KhatimahKini jelaslah bahwa politik dalam perspektif Islam bukanlah rebutan kekuasaan seperti yang ada dalam politik selain Islam. Justru fokus politik dalam Islam adalah pemerliharaan urusan rakyat demi kemaslahatan dan kesejahreraan mereka di dunia bahkan untuk rakyat yang muslim adalah hingga ke akhirat. Paradigma politik seperti itulah hendaknya yang dianut kaum muslimin. Kaum muslimin wajib berkelompok dalam kelompok politik yang menggunakan paradigma tersebut. Jika penguasa berbuat adil dan menjalankan Kitabullah dan Sunnah Rasul dalam pemerintahannya, maka mereka akan senantiasa menjaga agar kekuasaan tetap di tangan penguasa tersebut.
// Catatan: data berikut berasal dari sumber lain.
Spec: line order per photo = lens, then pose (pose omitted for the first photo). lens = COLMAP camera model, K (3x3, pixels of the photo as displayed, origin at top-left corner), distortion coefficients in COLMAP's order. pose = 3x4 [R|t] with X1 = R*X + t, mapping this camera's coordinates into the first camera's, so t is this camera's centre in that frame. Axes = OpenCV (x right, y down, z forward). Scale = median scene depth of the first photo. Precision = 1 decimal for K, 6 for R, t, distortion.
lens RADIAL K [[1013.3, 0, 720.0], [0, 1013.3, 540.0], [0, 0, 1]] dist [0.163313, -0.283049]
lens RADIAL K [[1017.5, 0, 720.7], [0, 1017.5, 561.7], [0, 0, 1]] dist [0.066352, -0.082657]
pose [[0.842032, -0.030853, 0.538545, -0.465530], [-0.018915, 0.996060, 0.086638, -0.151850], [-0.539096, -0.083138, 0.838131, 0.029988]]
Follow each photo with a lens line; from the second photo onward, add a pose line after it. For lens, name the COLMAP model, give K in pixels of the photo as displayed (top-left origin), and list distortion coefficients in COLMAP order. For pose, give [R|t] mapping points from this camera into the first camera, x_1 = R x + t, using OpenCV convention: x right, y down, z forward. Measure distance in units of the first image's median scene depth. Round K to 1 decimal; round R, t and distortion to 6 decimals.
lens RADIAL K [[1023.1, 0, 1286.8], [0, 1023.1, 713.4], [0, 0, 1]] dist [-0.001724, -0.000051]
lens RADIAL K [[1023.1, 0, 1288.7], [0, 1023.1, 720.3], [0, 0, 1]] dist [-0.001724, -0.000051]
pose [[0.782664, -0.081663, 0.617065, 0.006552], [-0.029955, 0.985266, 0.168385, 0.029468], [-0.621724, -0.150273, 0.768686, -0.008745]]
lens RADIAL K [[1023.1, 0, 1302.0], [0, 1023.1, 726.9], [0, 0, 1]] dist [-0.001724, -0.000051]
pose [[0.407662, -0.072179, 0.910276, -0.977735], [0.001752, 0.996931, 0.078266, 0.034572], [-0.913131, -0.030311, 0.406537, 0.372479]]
Ini dilakukan semata-mata melaksanakan perintah Rasulullah:“Jika datang seseorang sementara kekuasaan di antara kalian dipegang oleh seseorang, lalu orang yang datang itu hendak mengambilnya dan memecah persatuan kalian, maka bunuhlah orang itu”.Jika penguasa itu zhalim, apalagi menyimpang dari Islam, maka maka mereka tidak berani mendukung pemerintah tersebut, sekali pun penguasa itu masih familinya sendiri. Ini semata mereka takut larangan Allah SWT dalam firman-Nya:“Janganlah kalian cenderung kepada orang-orang yang zalim yang menyebabkan kalian disentuh api neraka. Sekali-kali kalian tidak mempunyai seorang penolong pun selain Allah, kemudian kalian tidak akan diberi pertolongan” (QS Hûd 113).Demikianlah sikap politik seorang muslim dan seluruh kaum muslimin yang masih ingat akhirat . Wallahu muwaffiq ila aqwamit thariiq!